The Hart 420R and the Hart 420S are four-stroke, naturally aspirated, 2.0 L, four-cylinder engine, designed, developed and made by Hart Racing Engines, and tuned by Brian Hart, for Formula 2 and sports prototype racing applications, between 1975 and 1980. The 420R is based on the Cosworth FVA, while the 420S is based on the Cosworth BDG, with the design knowledge being taken and used on both. The Hart 420R F2 engine owes much to the Cosworth BDA series, being essentially an aluminium-block derivative using similar heads. Both the 420R and 420S were naturally-aspirated, 2-litre, 16-valve DOHC, fuel-injected, straight-four engines. Displacement is 1994 cc, and maximum power output is between 290-305 hp at 9,500 rpm, with the motor being failsafe to just over 10,000 rpm. The bore is 93.5 mm, and the stroke is 72.6 mm.

==Background==
With Ford's withdrawal from F2 in the mid-1970s, Hart began to concentrate on building their own designs. The first engine to bear the Hart name alone was the twin-cam, four-cylinder Hart 420R F2 unit, which appeared in 1976 and powered race-winning cars until the end of the decade. In 1978, the Toleman team agreed to a partnership program, with Toleman providing finance to develop further Hart engine designs. The fruits of this collaboration resulted in Toleman taking a one-two finish in the 1980 European Formula Two Championship.

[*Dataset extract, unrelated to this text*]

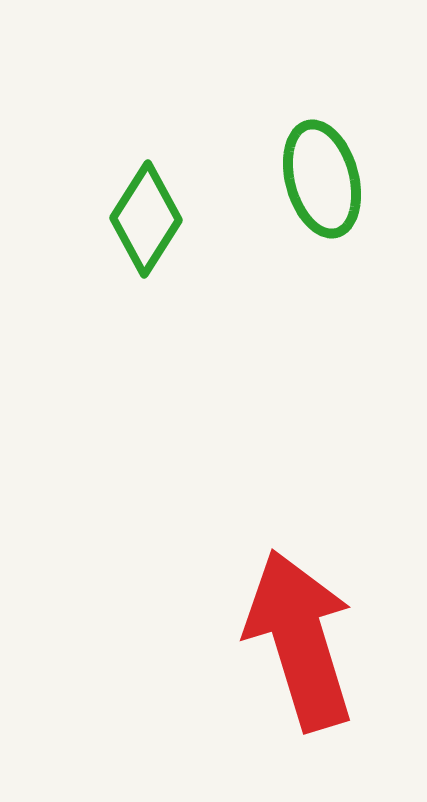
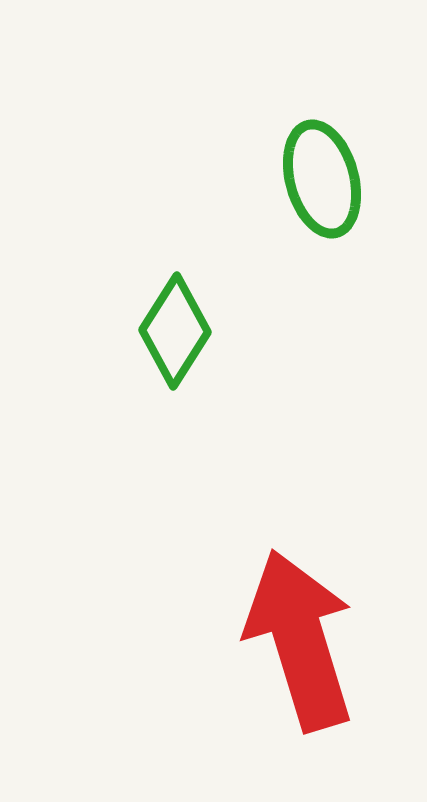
green diamond: moved 29 px right, 112 px down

The Hart-tuned Ford FVA and BDA engines were successful in Formula Two, with Ronnie Peterson winning the European title with an FVA in 1971 and Mike Hailwood taking the same title in 1972 with a BDA. The arrival in F2 of BMW and Renault left Ford reluctant to increase its involvement, so Hart chose to develop his own F2 engine - the 420R - which was first raced in a Chevron sportscar in 1976. This engine was a race winner in F2 in 1977 and 1978.

The off-season of 1978-79 brought the next step in the development of Brian Hart Limited, when the Toleman F2 team committed to providing finance for R&D. Toleman-Hart dominated the European F2 Championship in 1980, with Brian Henton and Derek Warwick finishing 1st and 2nd in the championship standings.